Пункт питания находился в ведении стройбата, который – по забавлявшей филолога Якова армейской терминологии – был прикомандирован к их полку. Хотя кто к кому прикомандирован на самом деле, это как посмотреть: стройбат, в отличие от полка, кастрированным не был, и когда во время утренних и вечерних поверок их выстраивали лицом к лицу на большом плацу, Яков сам себе казался бойцом до слёз малочисленного княжеского отряда, нечаянно напоровшегося на основные силы Большой орды.

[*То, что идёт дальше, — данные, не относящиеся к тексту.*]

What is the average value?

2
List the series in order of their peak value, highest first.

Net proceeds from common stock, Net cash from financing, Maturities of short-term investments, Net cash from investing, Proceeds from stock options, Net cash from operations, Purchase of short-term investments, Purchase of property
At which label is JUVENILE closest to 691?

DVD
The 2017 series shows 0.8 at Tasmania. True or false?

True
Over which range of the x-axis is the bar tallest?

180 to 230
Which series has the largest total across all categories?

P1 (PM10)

Конечно, думал он, как бы играя сам с собой в полководца-стратега, пока малые командиры выкрикивали перед строем рапорты командирам большим – выкрикивали так, будто пытались больших напугать, – конечно, скоро подтянутся и наши дивизии, выведут из боксов наши танки, бээмпэшки и установки залпового огня и развеют в прах это странное воинство с мётлами, кирками, ломами и лопатами, но мы этого уже не увидим, мы об этом можем только мечтать, потому что пока всё это подтянется, пока напряжётся и долбанёт, наш краснознамённый ляжет здесь в полном своём составе, не щадя живота своего и прочих частей, включая кастрированные, покрывая себя славой и асфальтовой крошкой, и прямо отсюда, вот с этого серого пятака, раскалившегося на солнце так, что пятки жжёт через подошвы и портянки, прямо отсюда отправится строевым шагом в анналы героической истории…

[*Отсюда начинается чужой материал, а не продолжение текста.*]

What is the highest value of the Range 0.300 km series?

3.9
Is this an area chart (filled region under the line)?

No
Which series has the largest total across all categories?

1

– Салам, – ответил ему чернявый пацан в замасленных хэбэшных штанах и с лоснящимися от пота квадратиками на животе. – Зачем на ночь пришла?

– Да у нас там деды чай пьют… Масла не дадите пáек двадцать?

– И сахару, – добавил сослуживец Щербилин, которого демографический феномен тоже выхватил из университета, только ленинградского.

– И конфетов, да? Ты говори, если приходила. Наша дедушка много терпеть станут…

Боковым зрением Яков засёк движение слева от себя и быстро, по-птичьи, обернулся. Сзади, оттесняя их от входа, обступала плотная шеренга стройбатовцев. Вид у них был зачуханный, но в руках у каждого имелся какой-нибудь предмет – ремень, скалка, огромный полковой половник…

– Вы, чмыря, думала, так чурка много, их насрать, чай не надо, а? – один из сидящих за столом чубатых парней в застиранной хлопчатобумажной стекляшке прищурил и без того раскосые глаза, и Яков ощутил удар чем-то твёрдым по плечу. Не на убой, скорее на испуг.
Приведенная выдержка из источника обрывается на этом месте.